Jak opisuje "Rzeczpospolita" Generalny Inspektor Danych Osobowych (GIODO) przegrał sprawę o ochronę danych osób publicznych z Kancelarią Premiera (KPRM) w Naczelnym Sądzie Administracyjnym.
Spór GIODO z KPRM dotyczył ujawnienia wyników kontroli w Agencji Restrukturyzacji i Modernizacji Rolnictwa w 2013 roku (raport dotyczył nepotyzmu i kumoterstwa w Agencji). Zostały one opublikowane przez rząd Ewy Kopacz, ale bardzo szybko zniknęły ze stron biuletynu informacji publicznej. Wszystko przez skargi związkowców z ARMiR na ich zdaniem niezgodne z prawem ujawnienie danych osób, które nie pełnią funkcji publicznych.

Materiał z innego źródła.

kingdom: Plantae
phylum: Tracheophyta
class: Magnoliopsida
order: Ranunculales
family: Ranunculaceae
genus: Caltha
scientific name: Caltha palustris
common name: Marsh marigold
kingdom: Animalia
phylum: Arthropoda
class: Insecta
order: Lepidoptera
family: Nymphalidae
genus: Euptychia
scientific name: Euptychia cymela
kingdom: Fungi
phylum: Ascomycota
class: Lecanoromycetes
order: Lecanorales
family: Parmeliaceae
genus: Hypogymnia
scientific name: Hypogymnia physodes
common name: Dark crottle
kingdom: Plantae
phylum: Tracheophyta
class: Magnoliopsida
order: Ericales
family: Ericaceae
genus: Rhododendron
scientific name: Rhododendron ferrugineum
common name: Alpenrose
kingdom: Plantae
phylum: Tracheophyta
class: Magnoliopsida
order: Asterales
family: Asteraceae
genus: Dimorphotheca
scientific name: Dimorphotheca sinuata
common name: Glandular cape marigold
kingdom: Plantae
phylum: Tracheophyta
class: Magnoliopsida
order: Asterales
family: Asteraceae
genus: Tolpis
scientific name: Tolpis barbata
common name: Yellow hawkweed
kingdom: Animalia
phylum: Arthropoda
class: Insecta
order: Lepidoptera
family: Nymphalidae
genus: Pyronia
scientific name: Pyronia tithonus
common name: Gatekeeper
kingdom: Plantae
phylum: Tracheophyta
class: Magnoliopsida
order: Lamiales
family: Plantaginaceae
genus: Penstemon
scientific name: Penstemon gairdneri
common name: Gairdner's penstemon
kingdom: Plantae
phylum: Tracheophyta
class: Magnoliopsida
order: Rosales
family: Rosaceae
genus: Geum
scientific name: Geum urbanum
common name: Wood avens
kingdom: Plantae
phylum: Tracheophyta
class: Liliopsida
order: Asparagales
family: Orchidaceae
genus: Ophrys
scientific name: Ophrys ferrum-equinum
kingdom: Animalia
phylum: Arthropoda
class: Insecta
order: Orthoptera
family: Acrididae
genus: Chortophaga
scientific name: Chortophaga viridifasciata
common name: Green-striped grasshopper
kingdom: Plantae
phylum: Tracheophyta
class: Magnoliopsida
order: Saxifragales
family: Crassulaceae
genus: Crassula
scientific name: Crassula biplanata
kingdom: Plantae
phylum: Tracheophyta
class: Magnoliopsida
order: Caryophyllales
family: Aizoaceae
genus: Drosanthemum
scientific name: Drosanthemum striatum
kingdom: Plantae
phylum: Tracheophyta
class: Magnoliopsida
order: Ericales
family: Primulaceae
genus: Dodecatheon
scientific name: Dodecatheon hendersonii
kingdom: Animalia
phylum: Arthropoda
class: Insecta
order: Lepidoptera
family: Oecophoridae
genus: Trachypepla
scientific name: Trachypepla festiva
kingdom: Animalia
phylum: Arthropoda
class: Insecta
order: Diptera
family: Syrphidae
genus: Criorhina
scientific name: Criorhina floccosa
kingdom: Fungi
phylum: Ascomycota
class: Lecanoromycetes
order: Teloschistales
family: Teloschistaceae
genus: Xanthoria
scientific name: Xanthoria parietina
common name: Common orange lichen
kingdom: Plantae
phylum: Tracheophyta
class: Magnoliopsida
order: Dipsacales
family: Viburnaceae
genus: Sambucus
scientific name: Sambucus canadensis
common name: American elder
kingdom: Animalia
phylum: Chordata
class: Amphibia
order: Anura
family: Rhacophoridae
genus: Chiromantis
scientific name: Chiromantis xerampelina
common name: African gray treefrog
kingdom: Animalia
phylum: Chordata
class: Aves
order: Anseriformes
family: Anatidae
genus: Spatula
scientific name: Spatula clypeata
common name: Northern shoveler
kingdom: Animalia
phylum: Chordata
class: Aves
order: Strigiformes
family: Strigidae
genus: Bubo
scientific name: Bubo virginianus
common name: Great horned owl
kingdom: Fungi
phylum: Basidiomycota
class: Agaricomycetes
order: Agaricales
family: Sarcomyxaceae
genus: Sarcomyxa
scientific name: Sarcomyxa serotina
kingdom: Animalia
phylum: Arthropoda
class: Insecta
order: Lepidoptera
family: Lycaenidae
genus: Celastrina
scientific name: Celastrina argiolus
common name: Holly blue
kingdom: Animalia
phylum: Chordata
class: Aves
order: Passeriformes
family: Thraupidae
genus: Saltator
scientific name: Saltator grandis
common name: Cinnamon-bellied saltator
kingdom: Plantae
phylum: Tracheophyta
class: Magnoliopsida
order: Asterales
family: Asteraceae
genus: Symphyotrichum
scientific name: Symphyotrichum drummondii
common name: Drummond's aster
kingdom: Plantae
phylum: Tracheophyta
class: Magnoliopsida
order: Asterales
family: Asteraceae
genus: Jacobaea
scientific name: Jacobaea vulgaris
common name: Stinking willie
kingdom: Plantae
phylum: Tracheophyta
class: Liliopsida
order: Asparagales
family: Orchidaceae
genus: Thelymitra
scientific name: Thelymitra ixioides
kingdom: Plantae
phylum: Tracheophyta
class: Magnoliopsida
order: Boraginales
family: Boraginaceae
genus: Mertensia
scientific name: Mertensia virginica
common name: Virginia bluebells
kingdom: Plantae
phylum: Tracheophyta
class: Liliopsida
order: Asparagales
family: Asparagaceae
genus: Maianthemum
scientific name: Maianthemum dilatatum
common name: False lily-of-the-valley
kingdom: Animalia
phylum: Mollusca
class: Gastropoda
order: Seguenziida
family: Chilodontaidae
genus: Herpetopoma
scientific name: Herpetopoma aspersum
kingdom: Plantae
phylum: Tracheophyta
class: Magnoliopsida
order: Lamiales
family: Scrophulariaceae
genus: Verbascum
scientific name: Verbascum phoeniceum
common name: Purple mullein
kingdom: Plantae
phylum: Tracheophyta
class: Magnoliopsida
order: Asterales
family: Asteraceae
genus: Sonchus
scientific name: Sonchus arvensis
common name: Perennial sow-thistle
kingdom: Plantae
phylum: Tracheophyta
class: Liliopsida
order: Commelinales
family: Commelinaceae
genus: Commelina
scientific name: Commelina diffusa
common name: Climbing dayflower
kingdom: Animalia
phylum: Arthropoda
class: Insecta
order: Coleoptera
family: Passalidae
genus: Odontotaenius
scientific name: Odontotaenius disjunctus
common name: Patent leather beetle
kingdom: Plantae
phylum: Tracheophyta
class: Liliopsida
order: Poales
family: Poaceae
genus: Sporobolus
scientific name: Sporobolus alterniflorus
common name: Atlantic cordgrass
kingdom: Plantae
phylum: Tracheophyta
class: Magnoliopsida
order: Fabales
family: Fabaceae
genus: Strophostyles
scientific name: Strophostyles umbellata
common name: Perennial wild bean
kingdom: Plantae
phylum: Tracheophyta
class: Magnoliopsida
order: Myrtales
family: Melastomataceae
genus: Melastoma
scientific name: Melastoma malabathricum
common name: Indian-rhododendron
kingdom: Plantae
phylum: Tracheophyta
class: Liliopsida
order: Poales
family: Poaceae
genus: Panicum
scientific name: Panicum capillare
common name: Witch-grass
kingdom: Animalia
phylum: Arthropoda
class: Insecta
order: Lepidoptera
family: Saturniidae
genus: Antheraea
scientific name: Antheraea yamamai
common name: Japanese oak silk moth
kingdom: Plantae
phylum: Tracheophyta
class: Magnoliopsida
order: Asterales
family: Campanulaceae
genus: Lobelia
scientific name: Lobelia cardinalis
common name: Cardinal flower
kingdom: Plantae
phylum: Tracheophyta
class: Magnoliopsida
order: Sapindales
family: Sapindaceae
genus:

Rację skarżącym przyznał GIODO i uznał, że publikacje takich raportów rzeczywiście naruszałyby prywatność innych osób. Jednocześnie, decyzja ta stała się przyczynkiem dla kolejnych rządów do tego, by wyników innych kontroli także nie przedstawiać. Chodzi nie tylko o kontrole w ministerstwach, ale też instytucjach bezpośrednio im podległym, jak ARiMR.
KPRM w sprawie ARiMR się odwołało i sprawa trafiła do sądu. Najpierw Wojewódzki Sąd Administracyjny w Warszawie uchylił dwie decyzje GIODO, ale gdy zajął się nią Naczelny Sąd Administracyjny (NSA), skarga kasacyjna została odrzucona (złożoną przez GIODO i ARiMR).
Wyrok NSA musi zmienić tę patologiczną praktykę, bo zdaniem ekspertów był to wybieg
- czytamy w "Rz", a "patologiczna praktyka", czyli odmowa publicznego prezentowania wyników kontroli, po prawie pięciu latach najprawdopodobniej się zakończy. "Kontrole Kancelarii Premiera z ostatnich czterech lat muszą zostać ujawnione - to precedensowy wyrok NSA" - opisuje dziennik.